Revocation of Conditional Judicial Surrenders

The court’s analysis begins with Social Services Law § 383-c which sets forth procedures for the transfer of guardianship and custody of a child in foster care under 18 years of age to an authorized agency through a surrender. (See generally Social Services Law § 383-c.) Section 383-c permits conditional surrenders. (See Social Services Law § 383-c [2] [a] [“(T)he (surrender) instrument shall be upon such terms and subject to such conditions as may be agreed upon by the parties thereto”], [b]; [5] [b] [in].)

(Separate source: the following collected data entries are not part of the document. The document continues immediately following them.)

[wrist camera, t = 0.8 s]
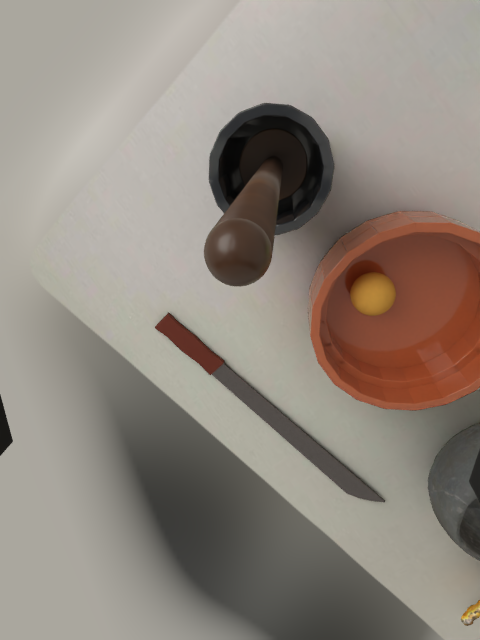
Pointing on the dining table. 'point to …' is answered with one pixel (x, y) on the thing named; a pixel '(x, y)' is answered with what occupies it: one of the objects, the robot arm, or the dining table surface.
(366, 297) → the ball
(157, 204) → the dining table surface
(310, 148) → the crock
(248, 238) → the wooden plunger
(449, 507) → the bowl
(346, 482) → the knife
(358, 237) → the orange plant saucer
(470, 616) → the black and gold pieces
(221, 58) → the dining table surface
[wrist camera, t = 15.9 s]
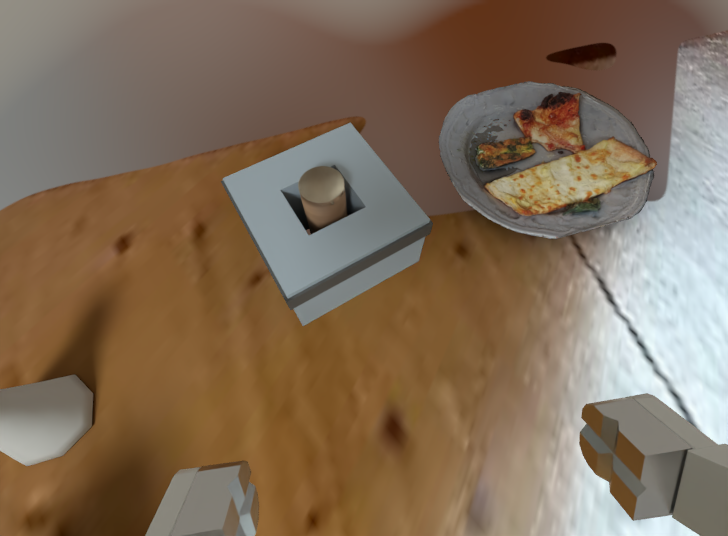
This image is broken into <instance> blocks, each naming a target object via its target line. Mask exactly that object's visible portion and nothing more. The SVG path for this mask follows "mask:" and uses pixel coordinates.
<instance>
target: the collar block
mask: <svg viewBox="0 0 728 536" xmlns="http://www.w3.org/2000/svg"><path fill="white" fill-rule="evenodd" d="M319 166H327V167H331V168H334V169H336V170H337V171H339V172H340V173H341V175H342V176H343V178H344V183H345V194H346V205H347V217H345V218H343V219H341V220H339V221H337V222H335V223H333V224H331V225H329V226H327V227H325V228H323V229H321V230H319V231H317V232H315V233H313V234H311V235H308V234H307V232H306V230H307V229H309V225H308V222H307V218H306V214H305V211H304V207H303V203H302V200H301V196H300V192H299V188H298V183H299V180H300V178H301V176H302V175H303V174H304V173H305V172H306V171H308V170H309V169H311V168H314V167H319ZM221 183H222V184H223V186H224V188H225V190H226V192H227V194H228V195H229V197H230V199H231V201H232V203H233V205H234V207H235V208H236V210H237V212H238V214H239V216H240V218H241V220H242V221H243V223H244V225H245V227H246V229H247V231H248V232H249V234H250V236H251V238H252V240H253V242H254V244H255V245H256V247H257V249H258V251H259V253H260V255H261V257H262V258H263V260H264V262H265V264H266V266H267V268H268V270H269V271H270V273H271V275H272V277H273V279H274V281H275V282H276V284H277V286H278V288H279V290H280V292H281V294H282V295H283V297H284V299H285V301H286V303H287V305H288V306H289V308H290V310H292V309H294V311H295V312H296V314H297V316H298V318H299V320H300V322H301V323H302V325H303V326H304V325H306V324H308V323H309V322H311V321H313V320H315V319H317V318H318V317H320V316H322V315H324V314H325V313H327V312H329V311H331V310H333V309H334V308H336V307H338V306H340V305H341V304H343V303H345V302H347V301H349V300H350V299H352V298H354V297H356V296H357V295H359V294H361V293H363V292H364V291H366V290H368V289H370V288H372V287H373V286H375V285H377V284H379V283H380V282H382V281H384V280H386V279H388V278H389V277H391V276H393V275H395V274H396V273H398V272H400V271H402V270H404V269H405V268H407V267H409V266H411V265H412V264H414V263H416V262H418V261H419V258H420V254H421V250H422V247H423V243H424V239H425V236H427V235H429V234H430V232H431V229H432V225H433V223H432V221H431V220H430V219H429V218H428V216H427V215H426V214H425V213H424V212H423V211H422V209H421V208H420V207H419V205H418V204H417V203H416V202H415V201H414V200H413V198H412V197H411V196H410V195H409V193H408V192H407V191H406V190H405V188H404V187H403V186H402V185H401V184H400V183H399V182H398V180H397V179H396V178H395V176H394V175H393V174H392V173H391V171H390V170H389V169H388V168H387V167H386V165H385V164H384V163H383V162H382V161H381V159H380V158H379V157H378V156H377V155H376V154H375V152H374V151H373V150H372V149H371V147H370V146H369V145H368V143H367V142H366V141H365V140H364V139H363V137H362V136H361V135H360V134H359V133H358V131H357V130H356V129H355V128H354V126H353V125H352V124H351V123H348V124H346V125H344V126H341V127H339V128H337V129H335V130H332V131H330V132H328V133H325V134H323V135H321V136H319V137H316V138H314V139H312V140H309V141H307V142H305V143H303V144H300V145H298V146H296V147H293V148H291V149H289V150H287V151H284V152H282V153H280V154H277V155H275V156H273V157H271V158H268V159H266V160H264V161H262V162H259V163H257V164H255V165H252V166H250V167H248V168H246V169H243V170H241V171H239V172H236V173H234V174H232V175H230V176H227V177H225V178H223V181H221Z"/></svg>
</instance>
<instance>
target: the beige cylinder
mask: <svg viewBox="0 0 728 536" xmlns="http://www.w3.org/2000/svg"><path fill="white" fill-rule="evenodd" d="M298 188H299V192H300V196H301V200H302V203H303V207H304V211H305V214H306V218H307V222H308V225H309V229H310V233H311V234H313V233H315V232H317V231H319V230H321V229H323V228H325V227H327V226H329V225H331V224H333V223H335V222H337V221H339V220H341V219H343V218H345V217H347V205H346V194H345V183H344V178H343V176H342V175H341V173H340V172H339V171H337V170H336V169H334V168H331V167H327V166H319V167H314V168H311V169H309V170H308V171H306V172H305V173H304V174H303V175H302V176H301V178H300V180H299V183H298Z"/></svg>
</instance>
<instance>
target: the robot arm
mask: <svg viewBox="0 0 728 536" xmlns="http://www.w3.org/2000/svg"><path fill="white" fill-rule="evenodd" d="M582 419H583V420H584V421H585V422H586V423H587V424H586V425H585V427H584V428H583V429H582V430H581V432H580V442H579V443H580V447H581V450H582V454H583V456H584V458H585V460H586V462H587V463H588V465H589V466H590V468H591V469H592V470H593V471H594V473H595V474H596V475H598V476H599V477H601V478H603V479H605V480H607V481H608V482H609V485H610V493H611V494H612V495H613V496H614V498H615V499H616V500H617V501H618V503H619V504H620V505H621V506H622V507H623V509H624V510H625V511H626V512H627V514H628V515H629V516H630V517H631V519H632V520H633V521H634V520H641V519H647V518H654V517H661V516H668V515H673V516H672V517H673V518H674V519H676V520H677V521H679V522H680V523H682V524H683V525H685V526H686V527H688V528H689V529H691V530H692V531H694V532H696V533H697V534H699V535H700V536H728V445H727V444H721V445H718V444H716V443H715V442H714V441H712V440H711V439H710V438H709V437H707V436H706V435H705V434H703V433H702V432H701V431H699V430H698V429H697V428H696V427H694V426H693V425H692V424H690V423H689V422H688V421H686V420H685V419H684V418H682V417H681V416H680V415H679V414H677V413H676V412H675V411H673V410H672V409H671V408H669V407H668V406H667V405H666V404H664V403H663V402H662V401H660V400H659V399H658V398H656V397H655V396H653V395H650V394H641V395H635V396H630V397H626V398H618V399H613V400H607V401H601V402H596V403H590V404H586V405H585V406H584V408H583V409H582ZM250 475H251V470H250V467H249V464H248V462H247V461H238V462H230V463H223V464H216V465H208V466H202V467H197V468H190V469H182V470H179V471H178V472H177V473H176V474H175V475H174V477H173V479H172V481H171V483H170V485H169V487H168V489H167V491H166V493H165V495H164V497H163V499H162V501H161V504H160V506H159V508H158V510H157V512H156V514H155V516H154V518H153V520H152V522H151V524H150V526H149V529H148V531H147V533H146V535H145V536H254V535H255V534H256V531H257V525H258V519H259V501H258V494H257V490H256V487H255V486H254V485H253V484H251V483H250V482H249V479H250Z"/></svg>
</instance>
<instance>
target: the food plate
mask: <svg viewBox="0 0 728 536" xmlns="http://www.w3.org/2000/svg"><path fill="white" fill-rule="evenodd" d="M439 149H440V154H441V159H442V162H443V164H444V166H445V169H446V171H447V172H448V173H447V174H449V177H450V180H451V182H452V183H453V185H454V187H456V190H457V191H458V194H459V195H460V196H461V198H462V199H463V201H465V203H467V204H469V205H470V206H471V207H472V208H473V209H475V210H477V211H478V212H479V213H481V214H482V215H484V216H486V217H487V218H488V219H490V220H492V221H493V222H494V223H498V224H499V225H501V226H503V227H506V228H507V229H511V230H513V231H516V232H520V233H523V234H528V235H532V236H538V237H545V238H549V239H556V238H561V237H565V236H568V235H572V234H575V233H579V232H582V231H584V232H585V231H587V230H591V229H594V228H598V227H601V226H605V225H608V224H612V223H615V222H619V221H623V220H627V218H628V219H630V218H631V217H633V216H635V215H636V214H638V213H639V212H640V211H641V210H642V208H643V207H644V205H645V203H646V201H647V197H648V194H649V189H650V186H651V183H652V180H653V178H654V172H653V169H654V168H655V166H656V165H657V162H656V161H655V160H654V159H653V158H650V154H649V150H648V148H647V146H646V145H645V144H644V141H643V139H642V137H640V135H639V134H638V132H637V130H636V128H635V127H634V125H633V124H632V122H630V121H629V120H628V119H627V118H626V117H625V116H623V114H621V113H620V112H619V111H618V110H617V109H615V108H614V107H612V106H611V105H609V104H607V103H605V102H603V101H601V100H600V99H597V98H596V97H594V96H592V95H590V94H588V93H587V92H585V91H582V90H580V89H577V88H572V87H565V86H564V87H563V86H562V87H561V86H557V85H555V84H553V83H547V84H545V83H544V84H542V83H535V82H530V81H529V82H524V83H519V84H514V85H509V86H506V87H500V88H496V89H494V90H493V89H492V90H490V91H489V90H488V91H485V92H481V93H478V94H474V95H468V96H467V97H465V98H464V99H462V100H461V101H459V102H457V103H456V104H455V105H454V106H453V107H452V108H451V109H450V111H449V112H448V114H447V116H446V117H445V120H444V122H443V128H442V130H441V132H440V136H439Z"/></svg>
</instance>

The statute requires that a conditional judicial surrender connected to a Family Court Act article 10 proceeding, such as is the case here, shall be executed and acknowledged before the Family Court that exercised jurisdiction over that proceeding and, where feasible, before the judge who last presided over that proceeding, whose approval is required after having decided *637that the conditions are in the child’s best interests. (See Social Services Law § 383-c [3] [a].) Section 383-c incorporates notice, petition filing, and hearing provisions2 in the event of a substantial failure of a material condition3 within a judicial surrender, such as the nonoccurrence of a named individual within a surrender to adopt a child. (See Social Services Law § 383-c [6] [c].) To that end, where a conditional surrender has been approved, the court must additionally inform a surrendering parent that, unless expressly waived, they are entitled to notice of a substantial failure of a material condition within the surrender, and the surrendering parent must keep the agency to whom they are surrendering their child apprised of their address. (See Social Services Law § 383-c [3] [b].)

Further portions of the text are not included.